Monday, 1 December 2008

More on Birthday Problems...

Four questions about Birthdays left unanswered, so I wanted to get to that. The first:

"What happens to the birthday problem if you switch to a different number of days in the year (say 400 or 1000) or what if we use weeks or months... in short, is there a general formula for the number of people to reach the p=1/2 that there is at least one match?" The problem can be attacked in the same way as shown above for any number of categories, but a nice approximation (I believe this was from Perci Diaconis) is that for n categories, the approximate number of selections to have a probability of 1/2 of a match is 1.2 times the square root of n. So for 1000 days it would be about 38 people. You can reach 95% confindence of a match by adjusting the formula to 2.5 times the square root of n. This means that you can be 95% sure of a match for the conventional 365 day case with only 48 people.

The second problem asks, "what is the number of people needed to make the probability that EVERYONE has a match equal to or greater than 1/2?" This is called the "Strong Birthday Problem." I will leave it to you to search the derivation of the solution, but it seems that with more than 3064 people, the probability becomes more than 1/2 that ALL of them share a common birthday.

"And what if we only wanted to have two people who came close. What is the number of people that must be present to make the probaiblity that at least two have birthdays no more than one day apart?" Well, a little research led me to this, "It turns out, for example, that it takes just 14 people in a room to have even odds of finding two birthdays that are identical or fall on consecutive days. Among seven people, there is about a 60 percent probability that two will have birthdays within a week of each other. Among four people, the probability that two will have birthdays within 30 days of each other is about 70 percent. " I was a little surprised that it took so few to have either a match or adjacent days. I would think that means that with the traditional 25 person classroom, you might not get a match, but you would almost certainly get a "near-match."
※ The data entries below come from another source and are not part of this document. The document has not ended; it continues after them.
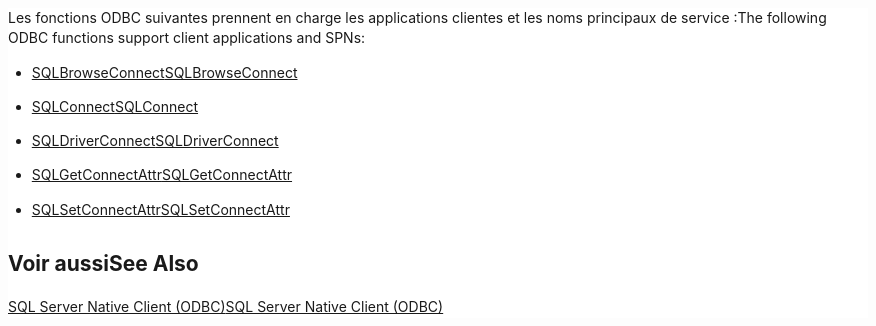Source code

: <span data-ttu-id="d1208-144">Les fonctions ODBC suivantes prennent en charge les applications clientes et les noms principaux de service :</span><span class="sxs-lookup"><span data-stu-id="d1208-144">The following ODBC functions support client applications and SPNs:</span></span>  
  
-   [<span data-ttu-id="d1208-145">SQLBrowseConnect</span><span class="sxs-lookup"><span data-stu-id="d1208-145">SQLBrowseConnect</span></span>](../../native-client-odbc-api/sqlbrowseconnect.md)  
  
-   [<span data-ttu-id="d1208-146">SQLConnect</span><span class="sxs-lookup"><span data-stu-id="d1208-146">SQLConnect</span></span>](../../native-client-odbc-api/sqlconnect.md)  
  
-   [<span data-ttu-id="d1208-147">SQLDriverConnect</span><span class="sxs-lookup"><span data-stu-id="d1208-147">SQLDriverConnect</span></span>](../../native-client-odbc-api/sqldriverconnect.md)  
  
-   [<span data-ttu-id="d1208-148">SQLGetConnectAttr</span><span class="sxs-lookup"><span data-stu-id="d1208-148">SQLGetConnectAttr</span></span>](../../native-client-odbc-api/sqlgetconnectattr.md)  
  
-   [<span data-ttu-id="d1208-149">SQLSetConnectAttr</span><span class="sxs-lookup"><span data-stu-id="d1208-149">SQLSetConnectAttr</span></span>](../../native-client-odbc-api/sqlsetconnectattr.md)  
  
## <a name="see-also"></a><span data-ttu-id="d1208-150">Voir aussi</span><span class="sxs-lookup"><span data-stu-id="d1208-150">See Also</span></span>  
 [<span data-ttu-id="d1208-151">SQL Server Native Client &#40;ODBC&#41;</span><span class="sxs-lookup"><span data-stu-id="d1208-151">SQL Server Native Client &#40;ODBC&#41;</span></span>](sql-server-native-client-odbc.md)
"...suppose a group (several hundred) are entering an auditorium, and you know that the first person to enter having a birthday that matches someone already inside will win a prize. Ok, you know not to go first, and if you go too late, it will already be gone.... so where in the line do you insert yourself to have the highest probability of being the first to enter and have a birthday match in the room? " Well if you look at the change in the probability of a match after each person enters the room. This requires only that we calculate p(n) − p(n − 1) and find its max value. It turns out to be twenty, so if you are the twentieth person in line you have a slightly higher chance of being the first match than people before or after you.